Here is her family around 1960*, captured on Kodak Kodachrome slide film. Richard, Barbara, Linda, Martha, Bill.

Soon after this, Richard leaves for Kansas City**. Leave leaves. Gets a good job. Divorces his wife. Buys a Mister Coffee coffeemaker. Marries my grandma Yvonne (not pictured).

Barbara also remarries, sort of. She starts seeing a man named Cheap Gin, who’s a bottom shelf swill and not actually a man. And he changes her. Things get terrible. Linda turns seventeen and moves to Chicago*. Bill makes visits* back and forth from Kansas City. And Martha stays. Through all of it, she stays.

Before Martha graduates high school, Barbara gets cancer and dies. Just like that. Martha blames Richard. Martha blames Barbara. Martha never speaks of Barbara again. Not really.

Daughters understand more than anyone their mothers’ insecurities.
It’s why Martha stayed with Barbara.
And it’s why I don’t ask questions.

Chemical compounds like phenidone don’t choose the properties of their parent elements that develop in them
So too it is with us

I don’t get a say in what Barbara genes and Martha genes will develop into Shanny genes

They just develop.

I love science. I love science. I love science. I love science.

(final slide)

On July 21 2010,
On Kodak Kodachrome slide film
Developed with the chemical compound phenidone
I saw a picture of Barbara Jean Dalton Nelson for the first time in my life.
And in my twenty eight and a half years of living
It somehow never occurred to me
That she would look like me
That we would have had similar composition
That seeing my mother’s eyes on the face of her mother would someday make me cry
It never occurred to me that the pictures my mom had locked in a box
The thing she couldn’t bear to look at

Were pictures of times that were happy.
The proof of that fleeting joy.
Things as they were.
In color.


Humans
Are not chemical compounds
But we have a chemical composition
Carbon, Hydrogen, Nitrogen, Oxygen (and other things)
Are poured over our paper thin skeletons
To link us to each other
To make us capable of memory
To make us come to life

I love science. I love science. I love science. I love science.

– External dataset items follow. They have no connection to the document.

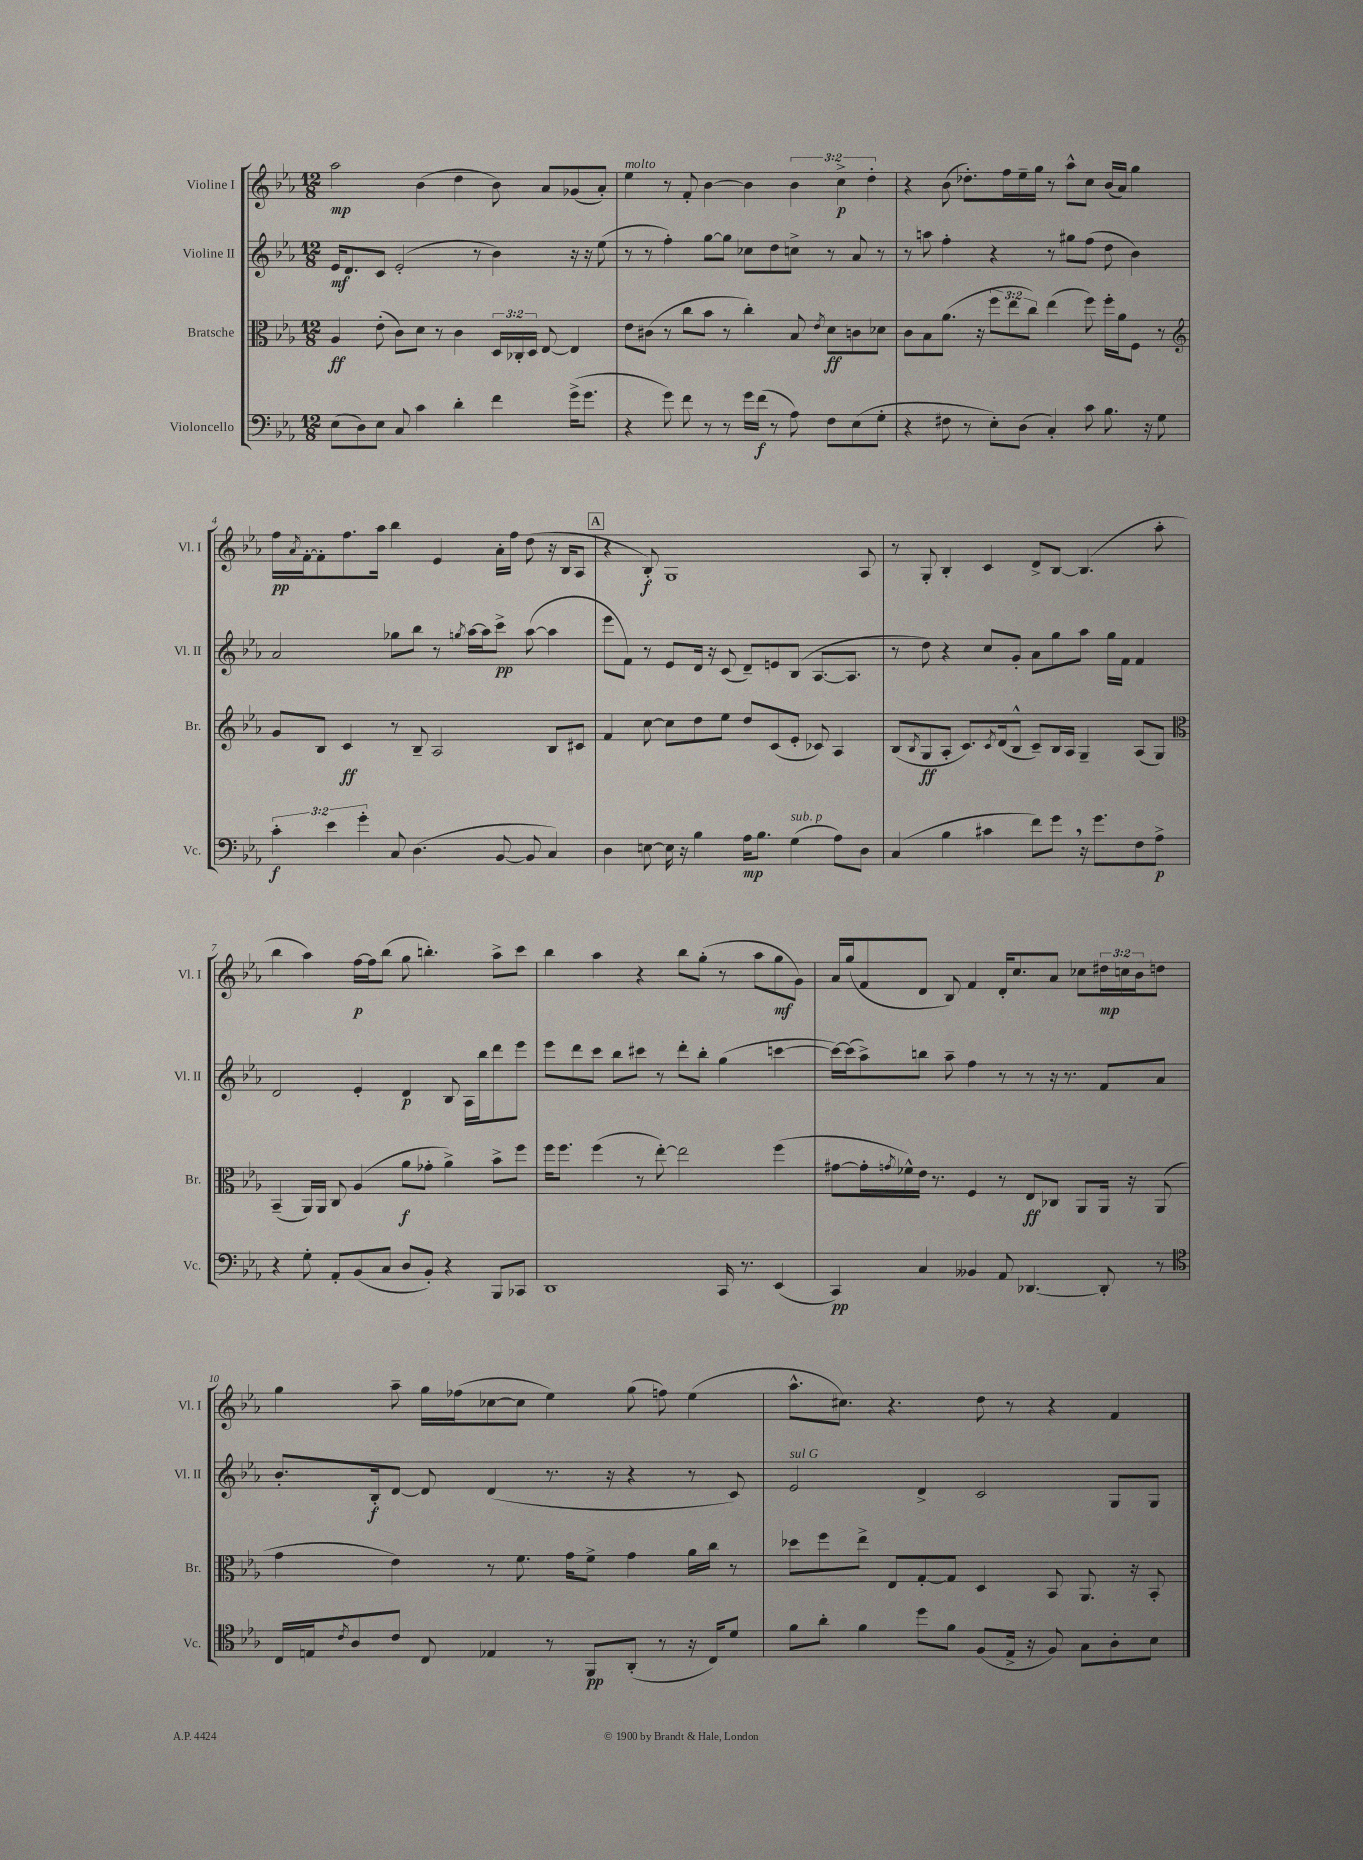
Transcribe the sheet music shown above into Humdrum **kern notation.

**kern	**kern	**kern	**kern
*staff4	*staff3	*staff2	*staff1
*clefF4	*clefC3	*clefG2	*clefG2
*k[b-e-a-]	*k[b-e-a-]	*k[b-e-a-]	*k[b-e-a-]
*M12/8	*M12/8	*M12/8	*M12/8
(8E-	4A-	16e-	2aa-
.	.	8.d	.
8D)	.	.	.
8E-	(8e-'	8c	.
8C	8c)	(2e-'	.
4c	8d	.	(4b-
.	8r	.	.
4d'	4c	.	4dd
.	.	8r	.
4f	24D	4b-)	8b-)
.	24C-'	.	.
.	24D	.	.
.	[8E-	.	8a-
(16g^	4E-]	16r	(8g-
8.g	.	16r	.
.	.	(8ee-	8a-')
=	=	=	=
4r	8e-	8r	4ee-
.	(8c#	8r	.
8g)	8r	4ff')	8r
8f	8cc	.	8f'
8r	8b-	[8gg	[4b-
8r	8r	8gg]	.
16g	4cc')	8cc-	4b-]
(16f	.	.	.
8r	.	8dd	.
8A-)	8B-	8cc^	6b-
.	8qe-	.	.
8F	8d	8r	.
.	.	.	6cc^
(8E-	8c	8a-	.
.	.	.	6dd'
8G'	8d-	8r	.
=	=	=	=
4r	8c	8r	4r
.	8B-	8aa	.
8F#	(8.a-	4ff'	(8b-
8r	.	.	8.dd-')
.	16r	.	.
8E-')	12ff	4r	.
.	.	.	16ff
.	12ee-	.	.
(8D	.	.	16ee-~
.	12cc)	.	.
.	.	.	16gg
4C')	(4ee-	8r	8r
.	.	8gg#	8aa-^^
8c	8ff)	(8ff	8cc
8.B-	16ff'	8dd	(16b-
.	16a-	.	16a-)
.	8F	4b-)	4gg
16r	.	.	.
8G	8r	.	.
=	=	=	=
*	*clefG2	*	*
6c'	8g	2a-	16ff
.	.	.	8qa-
.	.	.	[16f'
.	8B-	.	8f']
6e-	.	.	.
.	4c	.	8.ff
6g'	.	.	.
.	.	.	16aa-
8C	8r	8gg-	4bb-
(4.D	8B-~	8bb-	.
.	2A-	8r	4e-
.	.	8qgg	.
.	.	[16aa-	.
.	.	16aa-]	.
[8BB-	.	8ccc^	16a-'
.	.	.	16ff
8BB-]	.	([8aa-	(8dd
4C)	8B-	4aa-]	16r
.	.	.	16B-
.	8c#	.	8A-
=	=	=	=
4D	4f	8eee-	4r
.	.	8f)	.
[8E	[8cc	8r	8B-')
16E]	8cc]	8e-	1G
16r	.	.	.
4B-	8dd	16d	.
.	.	16r	.
.	8ee-	(8c	.
16A-	8dd	8d~)	.
8.B-	.	.	.
.	(8c	8e	.
(4G	8e-'	(8B-	.
.	8c-)	[8.A-	.
8A-)	4A-	.	.
.	.	8.A-]	.
8D	.	.	8A-
=	=	=	=
(4C	(8B-	8r	8r
.	8qB-	.	.
.	8G	8dd)	8G'
4B-	8A-'	4r	4B-'
.	8.c)	.	.
4c#	.	8cc	4c
.	8qc	.	.
.	(16d	.	.
.	8B-^^	8g'	.
8f)	8c~)	8a-	8d^
8g	16B-	8gg	[8B-
.	16A-	.	.
16r	4G~	8aa-	(4.B-]
8.g	.	.	.
.	.	16gg	.
.	.	16f	.
8F	(8A-	4f	.
8A-^	8G)	.	8aa-'
=	=	=	=
*	*clefC3	*	*
4r	(4BB-~	2d	4bb-
8G'	16AA-)	.	4aa-)
.	16AA-	.	.
8AA-'	8C	.	.
(8BB-	(4A-	4e-'	[16ff
.	.	.	16ff]
8C	.	.	(8bb-
8D	8a-	4d	8gg
8BB-')	8g-'	.	4.bb')
4r	4a-^)	8B-	.
.	.	16A-	.
.	.	16bb-	.
8BBB-	8b-^	8ddd	8aa-^
8CC-	8ff	8eee-	8ccc
=	=	=	=
1DD	16ff	8eee-	4bb-
.	8.ff	.	.
.	.	8ddd	.
.	(4ff	8ccc	4aa-
.	.	8bb-	.
.	8r	8ccc#	4r
.	[8ee-')	8r	.
.	2ee-]	8ddd'	8bb-
.	.	8bb-'	(8gg'
16CC	.	(4gg	8r
8.r	.	.	.
.	.	.	8aa-
(4EE-	(4ff	[4ccc	8gg
.	.	.	8g)
=	=	=	=
4CC)	[8g#	16ccc_)	16a-
.	.	(16ccc]	(16gg
.	16g#']	8aa-^)	8f
.	8qg	.	.
.	16f-^^)	.	.
4C	16e-	8bb	8d
.	8.r	.	.
.	.	8aa-~	8B-)
4BB--	4F	4ff	4f
8AA-	8r	8r	16d'
.	.	.	8.cc
[4.DD-	8E-	8r	.
.	8C-	16r	8a-
.	.	8.r	.
.	8AA-	.	8cc-
8DD-']	16AA-	8f	24dd#
.	.	.	24cc
.	16r	.	.
.	.	.	24b-
8r	(8AA-	8a-	8dd
=	=	=	=
*clefC4	*	*	*
16C	4g	8.b-'	4gg
16E	.	.	.
8qc	.	.	.
8A-	.	.	.
.	.	16B-'	.
8c	4e-)	[8d	8aa-~
8C	.	8d]	16gg
.	.	.	(16ff-
4E-	8r	(4d	[8cc-
.	8.f	.	8cc-]
8r	.	8.r	4ee-)
.	16g	.	.
8FF	8f^	.	.
.	.	16r	.
(8AA-'	4g	4r	(8gg
8r	.	.	8ff)
16r	16a-	8r	(4ee-
16C)	16cc	.	.
8d	8r	8c)	.
=	=	=	=
8f	8dd-	2e-	8.aa-^^
8a-'	8ff	.	.
.	.	.	8.cc#)
4f	8ee-^	.	.
.	8E-	.	4.r
8dd	[8G'	4d^	.
8f	8G]	.	.
(8F	4D	2c	8dd
16E-^	.	.	8r
16r	.	.	.
8F)	8BB-	.	4r
8G	8.AA-	.	.
8A-'	.	8G	4f
.	16r	.	.
8B-	8BB-'	8G	.
==	==	==	==
*-	*-	*-	*-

**This is kind of true, it turns out. He was in KC on business a lot, and traveled back and forth. At one point, it sort of stopped. I found out because...

*These facts were changed because my mom read the poem and corrected them. We talked for a very long time. I learned many many things. I cried and she didn't. It was, as you can imagine, cathartic and amazing. I love science. I love science. I love science. I love science.

1 comment:

  1. so beautiful. really. thank you so much.